====== Text
Aren’t these “if only……….” fantasies enough incentive to make you feel you would benefit from a product that would fix your anxiety as quickly as a cream, a lotion or a powder in the blink of an eye shadow. Magic thinking knows no bounds. Unfortunately, magic thinking does not address why you feel you don’t look good and why you experience performance anxiety.
Beautiful performances and performers are more than skin deep. Anxious performers fear most what might be revealed beneath their skin and perceived body imperfections. Performance anxiety dreams frequently involve appearing naked before an audience. Mr. T. told of his anticipated embarrassment and humiliation at the fear of being exposed as a sham and a fake on stage. As a toddler, he loved to parade around the house singing and dancing. This was appropriate and delightful behavior for a two year old. However, during this time in his young life, his parents divorced. He grew up with the “magic thinking” that all performing (i.e.,“showing off”) would cause people to leave him. He believed the audience would see his perceived guilt behind his professional façade and his stage makeup. He worried the audience/parent would leave too if he displayed his talent on stage. He developed debilitating performance anxiety. Perhaps “Full Exposure” would not be the right cosmetic for Mr.T. In this case, “Miracle Worker” might provide the reassurance he wished for. It would cover blemishes on his skin perhaps, but not the anxiety lurking beneath about his perceived imperfections.
Sarcasm aside, I am very serious in reminding you that performance anxiety does not appear overnight and will not be erased by quick solutions and easy answers. Performance anxiety emerges imperceptively over many years. It takes root in childhood, accumulates over your lifetime , and accompanies you onto the stage or in front of the podium or in an exam room.
Cosmetics can be helpful for dry or oily skin. Your appearance may be enhanced by various potions that come in jars. But inner confidence and healthy self-esteem that enhances pleasurable performing can be achieved through discovering what underlying factors have created your anxiety and how your mind perpetuates them. Performance confidence radiates when you make peace with your inner life.
Now, back to de-cluttering my kitchen counters. I wonder what else I will discover that will lure me into a reverie and delay my New Year’s resolutions?
============
====== Given information
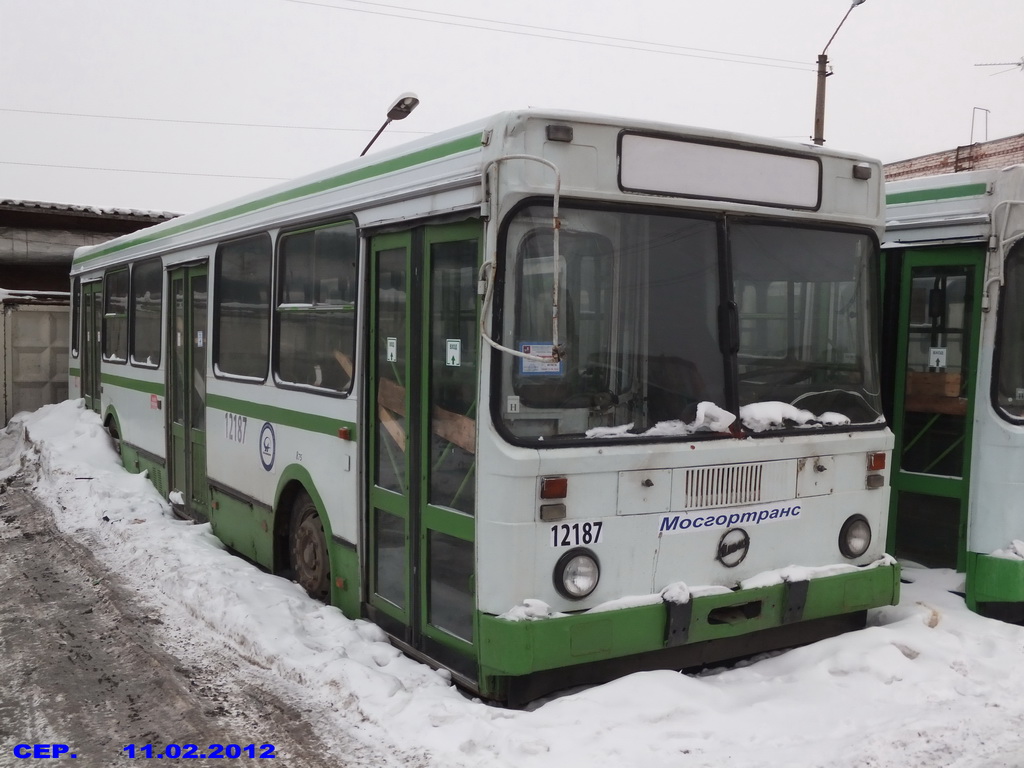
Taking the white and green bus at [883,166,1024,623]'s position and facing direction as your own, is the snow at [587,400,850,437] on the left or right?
on its right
============
Task objective: In the passage on performance anxiety, what did Mr. T. grow up believing would happen if he performed?

Response: He believed that all performing, or "showing off," would cause people to leave him.